I want to get a descent amount of ethanol from our storage freezer at ~-25C to -45 for our process. Above 80F/26C ambient temps the Unistats can barely maintain temps on 60 gallons in an insulated reactor, much less actually cool that far in a reasonable amount of time. These weren’t going to be our “forever” solution for that but they were supposed to be a good stopgap.
Long term to hit the rate I need I want to get 105 gallons an hour cooled down from -25C to -45C. I realize this is going to take a massively large and expensive system to do so. Needless to say this is going to cost cubic dollars, and I’d like to only do so once. Curious if anyone has experience with systems that large that aren’t going to be huge, poorly designed disappointments like these smaller lab chillers have been.
Im confused as to what options and specifications you were citing or looking at due to the following statements you made in the other thread…
Long term to hit the rate I need I want to get 105 gallons an hour cooled down from -25C to -45C
Then you stated;
I’m well aware that the Unistat 815’s are nowhere near large enough in capacity to do 105 gallons of ethanol in an hour. The 105 gal/hr figure is what I’d like to be doing short term, and would like to double that in the longer term. I know that means spending more money and buying more equipment. The lack of capacity is only a portion of my complaints about these units.
If you “knew” the units were undersized, why was procurement authorized? Then you blame the manufacturer and the sales reps? Bill (William) is a smart guy and has lots of experience in Pharmaceutical industries… he has to have ALL the info, and if you are specing an 815 for your reactors but you aren’t describing things like how much square footage is in the space they will be occupying, or how long/short the runs are suppose to be, you are leaving crucial details out and shooting yourself in the foot.

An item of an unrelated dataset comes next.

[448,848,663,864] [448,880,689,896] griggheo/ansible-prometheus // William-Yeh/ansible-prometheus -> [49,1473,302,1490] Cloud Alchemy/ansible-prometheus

Its likely several degrees of miscommunication occurred between the several parties involved.
That being said, looks like the plan was to double down and get three more 815’s in the future, and from where I’m standing, of course you would look at that with disgust considering the specified equipment couldn’t handle the current work load you have. These should have been 915’s, or bigger reactors maybe? I wouldn’t mind taking a look and crunching some numbers.

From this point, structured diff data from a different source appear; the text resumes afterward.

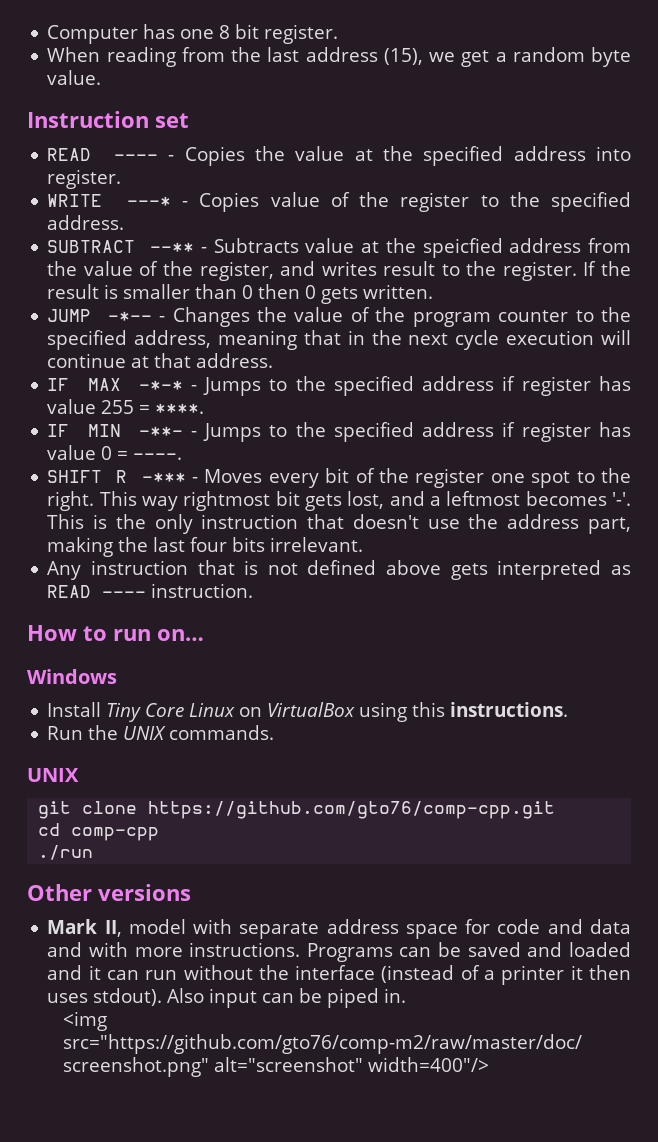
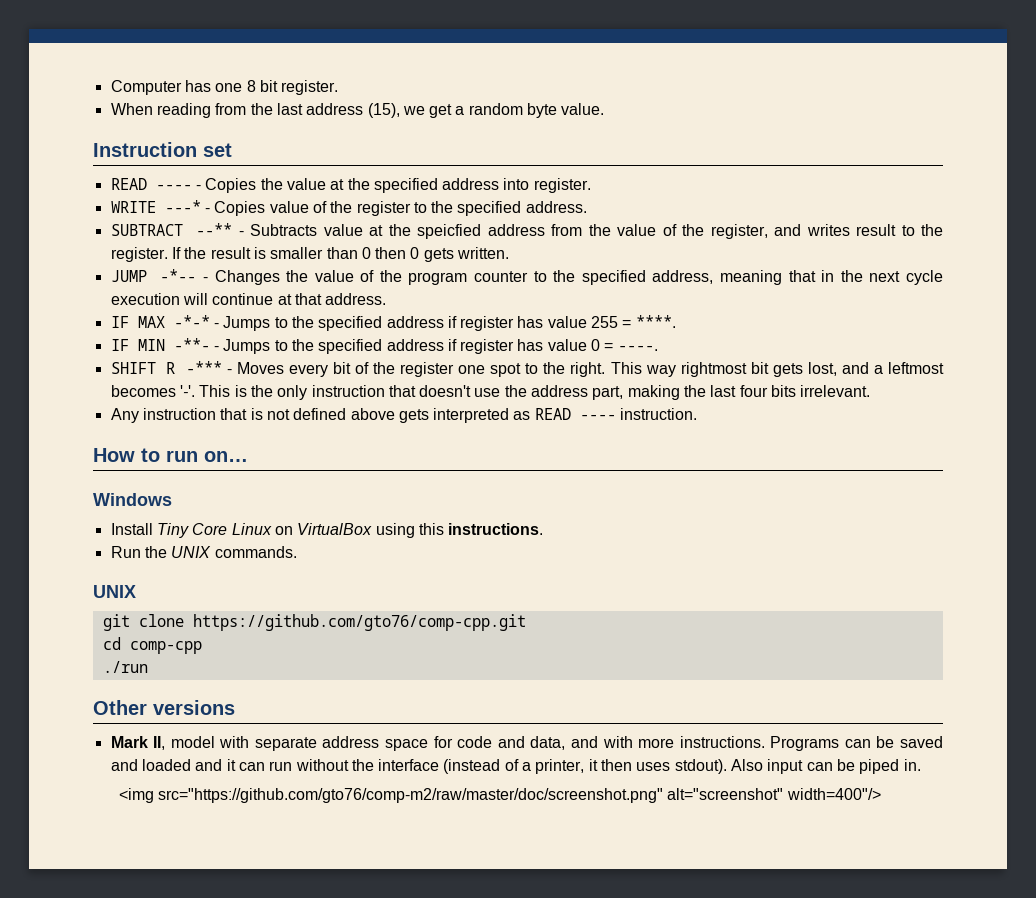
[589,919,631,934] data -> [530,736,566,750] data,
[501,965,565,985] printer -> [535,759,585,774] printer,

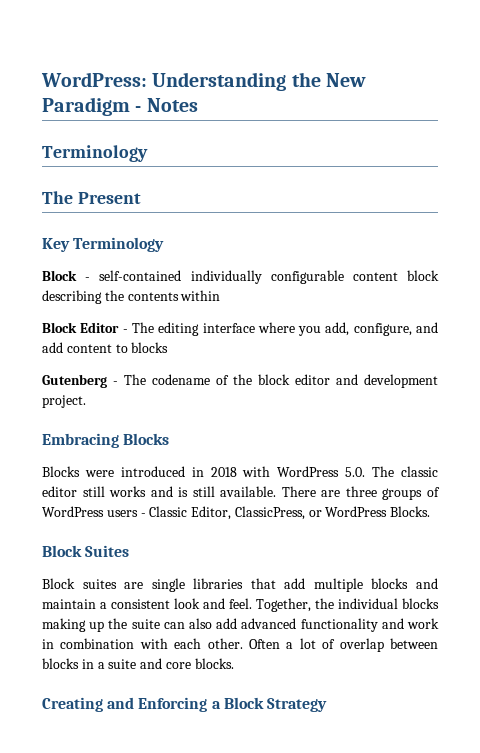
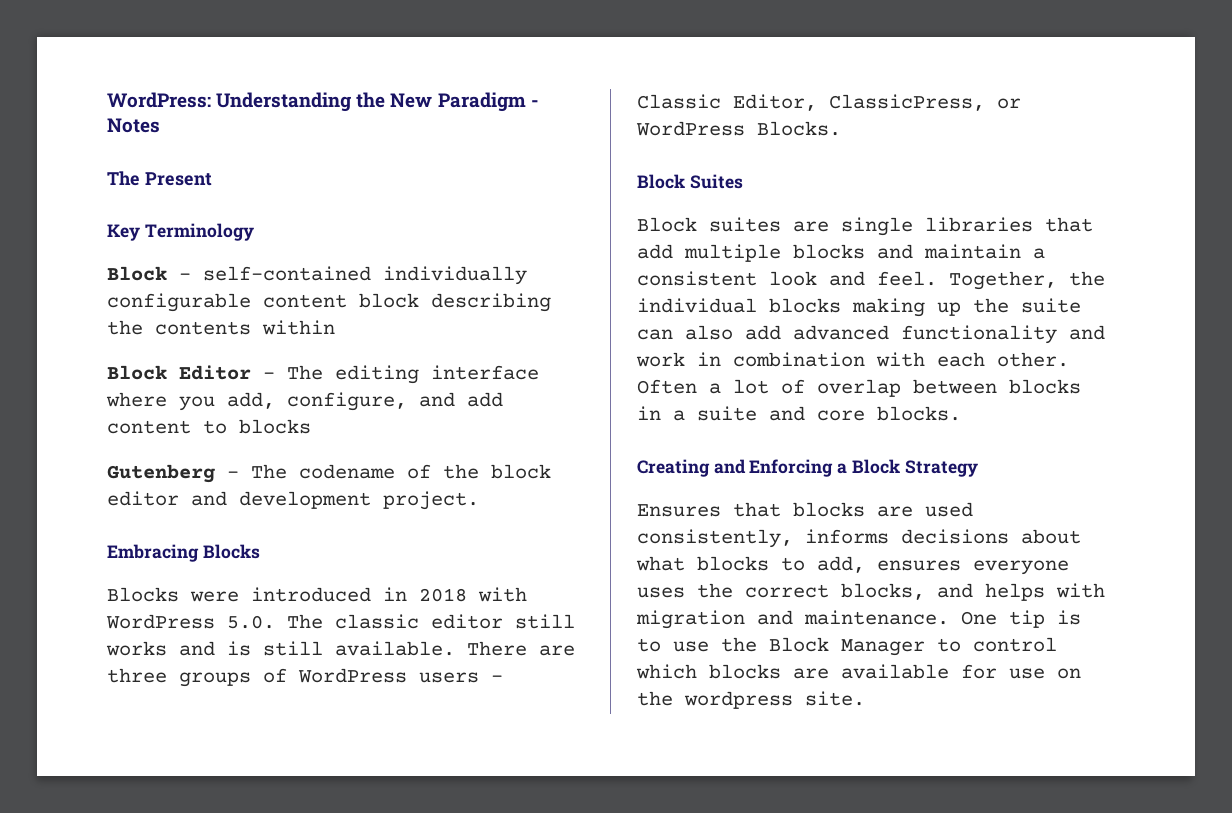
[42,145,148,162] // Terminology -> (160, 125) none
(327, 705) none -> [637,502,973,517] [637,529,1081,548] [636,556,1069,575] [637,583,1105,601] [636,610,1081,629] [637,637,1057,656] [636,664,1081,679] [637,691,865,709] // Ensures that blocks are used consistently, informs decisions about what blocks to add, ensures everyone uses the correct blocks, and helps with migration and maintenance. One tip is to use the Block Manager to control which blocks are available for use on the wordpress site.

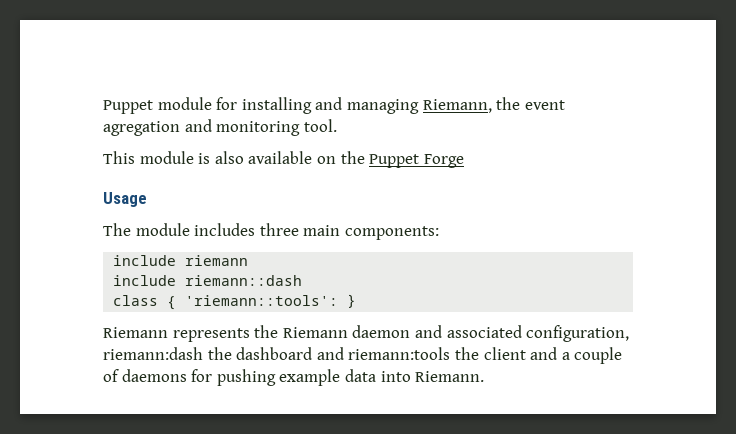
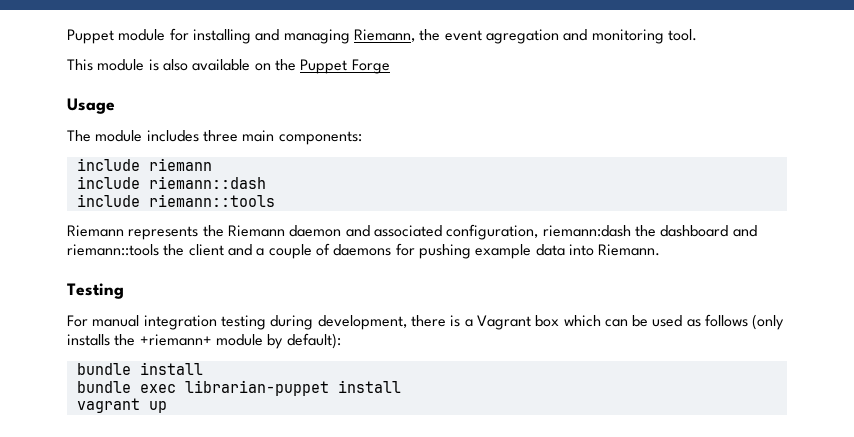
[113,294,357,310] class { 'riemann::tools': } -> [76,194,275,207] include riemann::tools
[348,347,451,360] riemann:tools -> [67,244,159,256] riemann::tools
(485, 376) none -> [67,283,124,299] [67,314,785,330] [67,333,341,349] [76,362,203,375] [76,380,401,396] [76,398,167,413] // Testing // For manual integration testing during development, there is a Vagrant box which can be used as follows (only installs the +riemann+ module by default): // bundle install // bundle exec librarian-puppet install // vagrant up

Overall, Huber is an upstanding company and they go over and beyond for customer satisfaction, I also read your thread and could see George doing his best to defend the company and make good for you; how did that process play out? Didn’t he try to help you? I guess if he tried to help you by dosing you with a reality check that you’ll need to break out your check book and spend more on the right sized gear is Huber’s fault based off your demeanor and your recent post in this thread.